Olivia se puso muy nerviosa, dejó el vaso sobre la mesa tan deprisa que la taza se volcó y toda la leche se derramó sobre la mesa. Se levantó tan rápido de la mesa que por poco hace volcar su silla, pero por suerte no se manchó. Si se hubiera manchado, hubiera tenido que cambiarse y aquello le hubiera hecho perder mucho más tiempo.

—Ten cuidado, niña — la riñó su abuela.

—Lo siento — se disculpó, aunque estaba tan enfadada que solamente quería gritar — ¿Por qué cambias la hora y no me dices nada? —La muchacha agarró un trapo de la encimera— ¿Cómo pensabas que me daría cuenta?

— Anda, anda, quita — la anciana le arrebató el trapo de la mano y comenzó a arreglar aquel estropicio—. ¡Vete ya!

A Olivia no le quedaba otra opción que morderse la lengua y caminar directa hacia la puerta. Su abuela lo estaba haciendo otra vez, ignoraba las preguntas de su nieta cuando más le convenía. Aquello la enfadaba muchísimo porque había comportamientos de Amabel que no entendía y que solamente podía achacarlos a la edad. Tenía la mano en el pomo cuando la voz de su abuela viajó por toda la casa.

— ¡Olivia, las llaves!
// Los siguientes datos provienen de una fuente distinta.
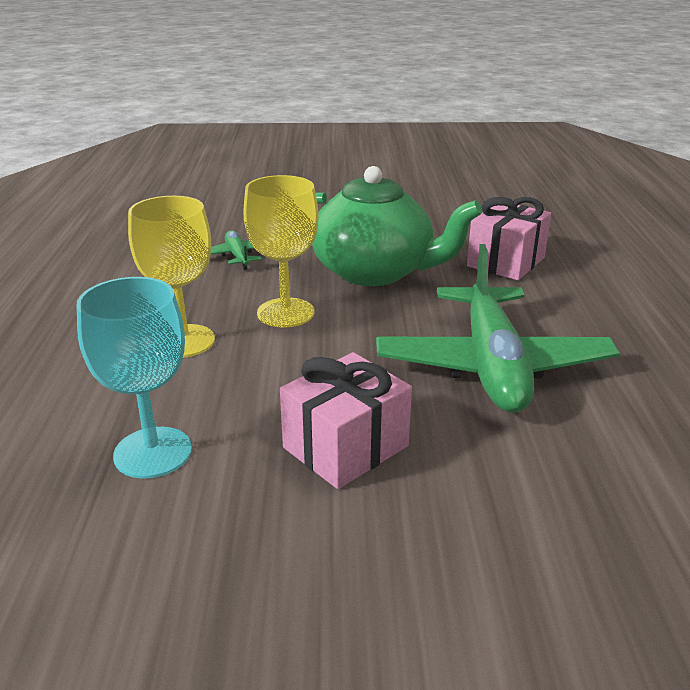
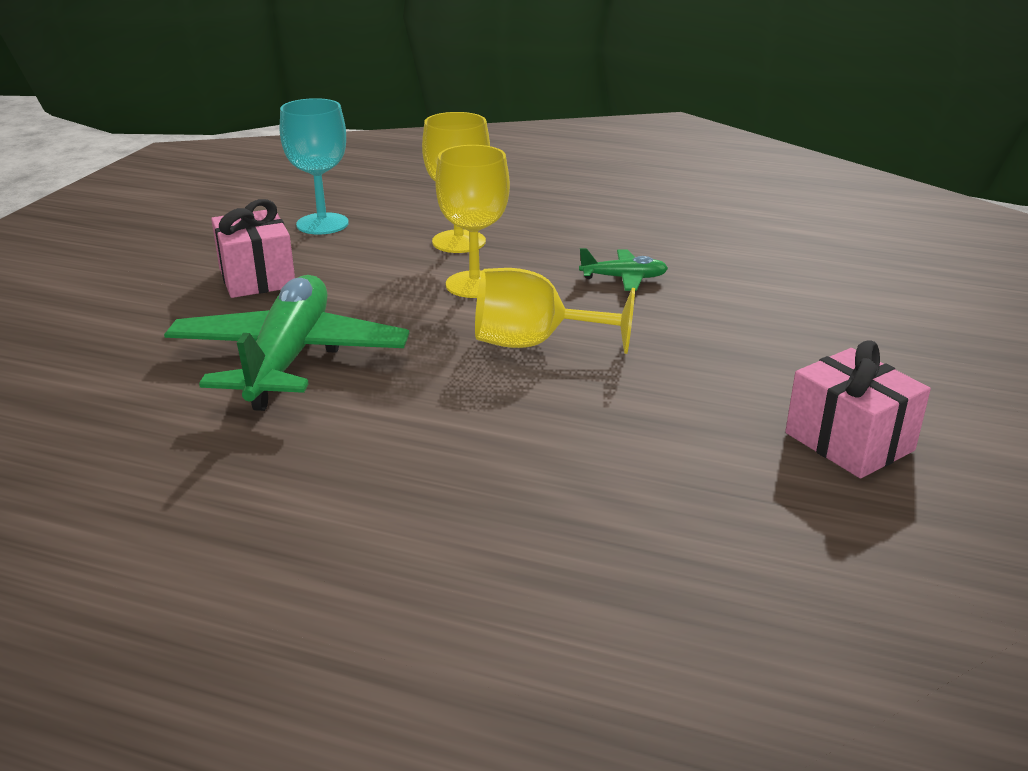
camera: 110 degrees right, 0 degrees up
(375, 272) = (534, 343): green teapot -> yellow goblet
(492, 365) = (289, 358): green plane -> green plane turned 75 degrees clockwise
(506, 262) = (501, 439): pink gift -> pink gift (849, 441)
Hoy me voy con las chicas al pueblo a pasar todo el día—La recordó—. ¡Llegaré tarde!

— ¡Vale! —gritó para que su abuela pudiera escucharla.

Agarró las llaves de un pequeño armario de pared, se puso el abrigo y cargó a la espalda su mochila.

— ¡Adiós, abuela!

No se detuvo a esperar que su abuela le devolviera el adiós. Salió escopeteada de allí, agarró su bicicleta del garaje y la arrastró por el camino de piedras, no sin esfuerzo. Cuando llegó por fin a la carretera, se montó en ella y pedaleó en dirección al bosque. Allí, había un camino de tierra que tomaban muchos senderistas los fines de semana y que llevaba directamente al centro de la ciudad. Su abuela la prohibía que tomara ese camino porque temía que alguien la hiciera daño y que nadie pudiera ayudarla, pero Olivia solamente veía aquello como otra de las manías sin sentido de su abuela.

Pedaleó tan rápido que comenzó a sudar. Sabía que cuando llegara a clase sudaría el triple porque estaría la calefacción puesta. Sus compañeros se darían cuenta que sudaba como un cerdo y se reirían de ella, otra vez. Sí, otra vez. Olivia parecía incapaz de encajar en ningún lado de aquel maldito pueblo. También era cierto que ella había llegado a aquel instituto hacía dos meses, el curso ya había comenzado y todos los compañeros tenían su grupito de amigos formado, pero desde el primer día ella se ganó una fama injustificada de rarita y marginada. Olivia había culpado de aquella situación a mucha gente, incluida su abuela, pero sabía que ella no tenía la culpa de que sus compañeros fueran gentuza. Su abuela había prohibido la entrada en su casa a teléfonos móviles y no quería ni escuchar hablar de Internet. Sus compañeros solamente hablaban de Youtube, Instagram y Facebook, y ella no sabía nada de todo aquello, así que la miraban como un bicho raro y la excluían de las conversaciones. Hubo un momento en el que no encajar la obsesionaba, pasaba las tardes en la biblioteca anclada frente a un ordenador, pero ni por esas llegó a hacer verdaderos amigos en clase. Ese mismo verano entendió que hiciera lo que hiciera nunca la aceptarían porque tenía la etiqueta de marginada bajo sus hombros y así seguiría hasta que terminara el maldito instituto. Si su abuela se hiciera una idea de lo mal que lo pasaba en aquel sitio, temería más a los nietos de sus amigas que a que tomara aquel camino todos los días. 

Sin darse cuenta, comenzó a bajar el ritmo y se convenció a sí misma de que llegaría tarde a clase de todas formas. Tal vez con suerte no le dejarían entrar a clase y la enviarían directa a dirección.